*** Opening Supplied material ***

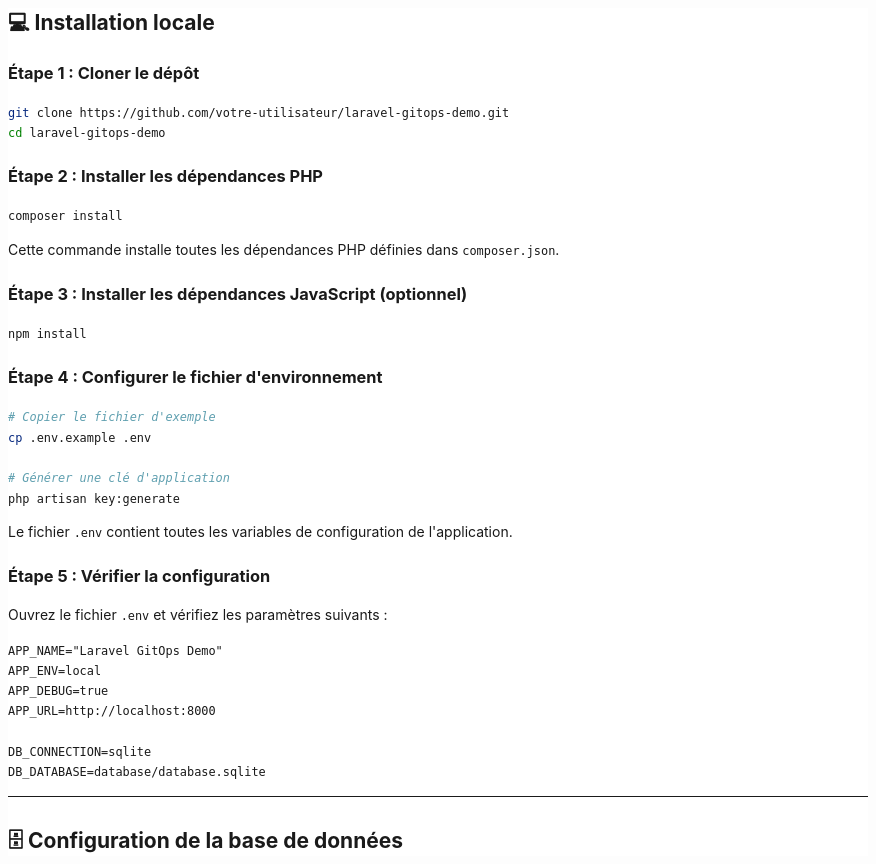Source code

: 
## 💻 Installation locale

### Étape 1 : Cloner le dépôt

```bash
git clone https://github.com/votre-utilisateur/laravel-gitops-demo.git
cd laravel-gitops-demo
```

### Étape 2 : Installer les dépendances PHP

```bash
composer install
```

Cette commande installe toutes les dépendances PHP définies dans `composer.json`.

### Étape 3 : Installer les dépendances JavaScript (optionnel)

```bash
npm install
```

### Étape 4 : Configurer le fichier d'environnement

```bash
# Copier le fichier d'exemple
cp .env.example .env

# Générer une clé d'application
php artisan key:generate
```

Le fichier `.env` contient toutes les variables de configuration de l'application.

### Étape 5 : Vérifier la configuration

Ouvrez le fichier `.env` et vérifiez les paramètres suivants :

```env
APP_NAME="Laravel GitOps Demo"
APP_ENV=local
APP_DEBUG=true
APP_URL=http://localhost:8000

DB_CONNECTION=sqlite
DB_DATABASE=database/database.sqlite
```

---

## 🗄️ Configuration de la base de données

*** Closing Supplied material ***

• What this task involves
Report how many lines of the entries hold the word "fichier". Nothing else is needed.

• Solved problem
4